Frequently Asked Questions

A quick word on quality:

At DCPower, we only deal in quality products. Everything we sell must pass our own in-house testing, to ensure that we are satisfied you’re buying a product that will go the distance.

What is CCA?

CCA stands for Cold Cranking Amps. This is a measure of the starting performance of a battery. The rating is based on the number of amps that a battery can supply for 30 seconds at -18ºC while maintaining a voltage of 1.2V per cell.  The higher the rating, the greater the starting capacity of the battery.

What is RC?

RC stands for Reserve Capacity. This rating determines how many minutes a fully charged battery can deliver a constant current of 25 amps at 27ºC without falling below a voltage of 1.75 volts per cell.

What is the difference between a Starting battery and a Deep Cycle battery?

A Starting battery is designed to provide a high spike of current, for a short period of time – such as is required to start an engine. In this situation, the small amount of energy taken from the battery is immediately replaced by the alternator.

A Deep Cycle battery is designed to provide a constant current over a long period of time. Deep Cycle batteries can be discharged and recharged over and over again without causing damage to the battery.

Is my lead acid battery bad for the environment?

Contrary to popular belief, approximately 98% of a lead acid battery is recyclable – although there are no longer any battery recycling facilities located within New Zealand. Used batteries are sent off-shore.

The lead, plastic and chemical components are all recycled or repurposed: sulfuric acid is converted to sodium sulfate, lead is melted down and reused, and the polypropylene (battery shell) is recycled.

At DCPower, we support Arohanui Hospice with our battery recycling program. The proceeds of any automotive batteries that we collect are donated to this wonderful cause.

What is a calcium battery?

Calcium is an additive to the electrolyte, which increases the cranking capacity of a battery and allows it to be ‘maintenance free’. Most automotive batteries on the market these days have some form of calcium additive.

Can I order over the phone?

Yes. Call us during business hours on (06) 359 0834 or send us a message.

What do I do if I am experiencing issues or if I suspect my battery is faulty?

In the first instance, please make sure your battery is fully charged. We see a lot of flat batteries which are incorrectly thought to be faulty. Flat batteries are NOT covered by warranty.

If your purchase is faulty, we will absolutely honour our obligations under the Consumer Guarantee’s Act. The first step of this process is that you must notify us within 7 days of the issue occurring. Please include your name, date of purchase, product part number and a summary of the problem. You can do this by clicking here.

What do I do if I order the wrong battery?

Unfortunately we are unable to alter your order once it is placed.  However we will happily exchange your item (or give you a store credit) within 14 days of purchase.

Please be aware that return freight is at your cost. We suggest you use a tracked shipping method as the item is your responsibility during return transit.

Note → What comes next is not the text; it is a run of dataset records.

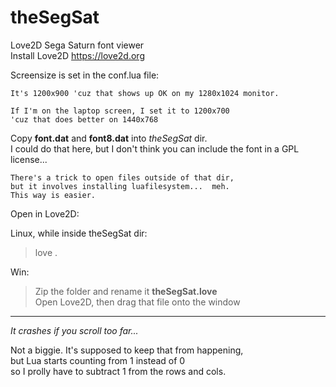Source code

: # theSegSat
Love2D Sega Saturn font viewer  
Install Love2D  https://love2d.org

Screensize is set in the conf.lua file:  

    It's 1200x900 'cuz that shows up OK on my 1280x1024 monitor.  

    If I'm on the laptop screen, I set it to 1200x700  
    'cuz that does better on 1440x768  

Copy **font.dat** and **font8.dat** into *theSegSat* dir.  
I could do that here, but I don't think you can include the font in a GPL license...  
  
    There's a trick to open files outside of that dir,  
    but it involves installing luafilesystem...  meh.  
    This way is easier.  

Open in Love2D:  

Linux, while inside theSegSat dir:  
>love .

Win:  
>Zip the folder and rename it **theSegSat.love**  
>Open Love2D, then drag that file onto the window  

---
*It crashes if you scroll too far...*

Not a biggie.  It's supposed to keep that from happening,  
but Lua starts counting from 1 instead of 0  
so I prolly have to subtract 1 from the rows and cols.
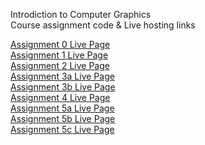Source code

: Introdiction to Computer Graphics <br>
Course assignment code & Live hosting links <br>

[Assignment 0 Live Page](https://vincentl03.github.io/CSE160-Live/Assignment_0/asg0.html) <br>
[Assignment 1 Live Page](https://vincentl03.github.io/CSE160-Live/Assignment_1/asg1.html) <br>
[Assignment 2 Live Page](https://vincentl03.github.io/CSE160-Live/Assignment_2/asg2.html) <br>
[Assignment 3a Live Page](https://vincentl03.github.io/CSE160-Live/Assignment_3a/asg3a.html) <br>
[Assignment 3b Live Page](https://vincentl03.github.io/CSE160-Live/Assignment_3b/asg3b.html) <br>
[Assignment 4 Live Page](https://vincentl03.github.io/CSE160-Live/Assignment_4/asg4.html) <br>
[Assignment 5a Live Page](https://vincentl03.github.io/CSE160-Live/Assignment_5a/asg5a.html) <br>
[Assignment 5b Live Page](https://vincentl03.github.io/CSE160-Live/Assignment_5b/asg5b.html) <br>
[Assignment 5c Live Page](https://vincentl03.github.io/CSE160-Live/Assignment_5c/asg5c.html) <br>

How do I know which battery I need?

Not all batteries are created equal. Please read the item descriptions carefully to ensure you are selecting the right battery.

If you are replacing an existing battery, we recommend you double check the physical dimensions and terminal placements against the battery you are ordering. Whilst we have access to some very comprehensive lists of manufacturer recommendations, these are not foolproof.

If in doubt, please contact us for further assistance.

How can I tell if my battery is fully charged?

A fully charged 12V battery will read 12.6V or greater when measured open circuit (no load). A fully charged 6V battery will read 6.3V or greater. A fully charged 2V cell will read 2.1V or greater.

Voltage readings can be taken on any lead acid battery with a digital multimeter. Voltage readings on wet cells can also be taken with a hydrometer, although this does require safety precautions.

Be aware that in some situations it is possible to get false voltage readings.